As you’re doing your research, you’ll likely start getting some new ideas for the direction and shape of your essay. Save yourself some work later on by organizing your research into an outline that follows the same structure that your final essay will take. Each college essay typically sticks to the following structure:

  • Introduction: Every essay should begin by situating its readers. Use an opening hook to grab their attention, then provide them with the wider context that your essay is working within. Summarize the ideas that your essay will explore and end your introduction with a thesis statement. Your thesis statement, usually just one sentence long, provides a summary of your essay’s main point and describes to readers the point that your writing will attempt to prove.
  • Essay Body: The body of your essay, which is where the bulk of your writing will be done, serves to present evidence in support of your thesis statement. This is where you display and cite all of that research you have done and lay out an analysis of your topic.
  • Conclusion: The ending of your essay should close things out by restating your thesis statement and summarizing the points you have presented in support of this argument. It should also explore the implications or importance of the argument you have presented. In short, you should conclude your essay by not only recapping the writing that came before, but also answering the question, “So, now what?”
  • Works Cited or References Page: The text of your essay will be followed by a list of the works you have cited within your essay. Be sure to follow the (sometimes stringent) citation format dictated by your style guide here.
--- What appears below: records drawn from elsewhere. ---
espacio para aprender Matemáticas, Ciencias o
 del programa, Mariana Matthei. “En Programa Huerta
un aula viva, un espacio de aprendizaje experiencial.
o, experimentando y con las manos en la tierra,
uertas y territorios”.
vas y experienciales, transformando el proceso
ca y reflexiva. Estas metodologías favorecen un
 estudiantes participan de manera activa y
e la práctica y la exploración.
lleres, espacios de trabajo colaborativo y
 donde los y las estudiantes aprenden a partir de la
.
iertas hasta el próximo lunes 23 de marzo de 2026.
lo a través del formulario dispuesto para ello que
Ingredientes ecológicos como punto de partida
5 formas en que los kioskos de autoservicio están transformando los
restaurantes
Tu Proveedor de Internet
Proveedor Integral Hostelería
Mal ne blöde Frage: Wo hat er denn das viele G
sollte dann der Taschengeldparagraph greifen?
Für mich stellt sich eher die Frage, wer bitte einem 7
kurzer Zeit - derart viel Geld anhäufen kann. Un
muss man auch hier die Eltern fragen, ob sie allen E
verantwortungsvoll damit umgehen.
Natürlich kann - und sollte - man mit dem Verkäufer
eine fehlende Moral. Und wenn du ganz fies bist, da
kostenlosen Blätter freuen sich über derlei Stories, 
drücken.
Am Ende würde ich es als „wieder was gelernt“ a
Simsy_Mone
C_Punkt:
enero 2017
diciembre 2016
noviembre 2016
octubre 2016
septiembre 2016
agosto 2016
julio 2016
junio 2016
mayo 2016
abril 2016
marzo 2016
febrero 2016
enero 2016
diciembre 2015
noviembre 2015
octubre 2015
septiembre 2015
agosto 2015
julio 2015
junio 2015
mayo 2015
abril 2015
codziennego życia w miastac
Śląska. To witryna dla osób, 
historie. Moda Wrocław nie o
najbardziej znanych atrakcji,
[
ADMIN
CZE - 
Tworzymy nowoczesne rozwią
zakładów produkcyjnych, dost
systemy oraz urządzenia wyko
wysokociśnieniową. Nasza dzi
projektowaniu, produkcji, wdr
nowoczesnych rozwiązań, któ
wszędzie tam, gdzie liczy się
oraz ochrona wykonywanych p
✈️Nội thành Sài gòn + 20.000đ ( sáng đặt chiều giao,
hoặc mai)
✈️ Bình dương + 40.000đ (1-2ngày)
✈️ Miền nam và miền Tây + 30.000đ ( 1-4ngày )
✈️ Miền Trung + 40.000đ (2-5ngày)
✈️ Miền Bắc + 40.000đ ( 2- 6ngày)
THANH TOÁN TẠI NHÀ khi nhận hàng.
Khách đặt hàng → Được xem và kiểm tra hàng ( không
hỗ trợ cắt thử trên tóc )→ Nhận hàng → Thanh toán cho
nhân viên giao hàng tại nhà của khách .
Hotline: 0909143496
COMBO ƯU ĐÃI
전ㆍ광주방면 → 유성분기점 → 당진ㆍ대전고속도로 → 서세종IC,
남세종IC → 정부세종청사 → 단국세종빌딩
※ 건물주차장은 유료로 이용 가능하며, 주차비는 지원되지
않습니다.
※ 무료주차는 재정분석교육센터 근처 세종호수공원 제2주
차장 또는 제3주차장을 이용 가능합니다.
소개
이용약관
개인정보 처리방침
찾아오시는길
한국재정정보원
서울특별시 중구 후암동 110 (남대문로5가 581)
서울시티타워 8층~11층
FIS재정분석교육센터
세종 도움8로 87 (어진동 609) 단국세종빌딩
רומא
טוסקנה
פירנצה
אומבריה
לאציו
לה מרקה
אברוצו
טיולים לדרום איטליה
Luckily, online citation generators like EasyBib, Scribbr, or Citation Machine can help make this process a little easier.

Get Writing

By creating an outline for your essay as you research, you should be able to approach the writing of your piece with a solid skeleton or scaffolding in place, such that the writing process is mostly a matter of filling in the gaps around your research and fleshing things out with further detail. Still, as you write, you might identify areas of your essay that require further research or inquiry. For this reason, writing the body of your essay first, before an introduction or conclusion, can often be the easiest approach. Bring all of your ideas to the body of your essay, and then craft your introduction and conclusion to reflect everything that you’ve discussed within your essay.

Revise

Once you have a completed draft of your essay, take some time to revise. Using an intelligent writing assistant like Microsoft Editor can save you some time by catching typos, grammar errors, and unclear sentences as you’re writing.

Of course, you’ll also want to take some time to consider the contents of your essay more broadly and identify any places where your argument or evidence might be weaker than others. If your deadline isn’t looming right around the corner, it can be helpful to step away from your writing for a little while. After a break, you can come back to the page with a fresh set of eyes, making it that much easier to finish writing a paper that makes the grade.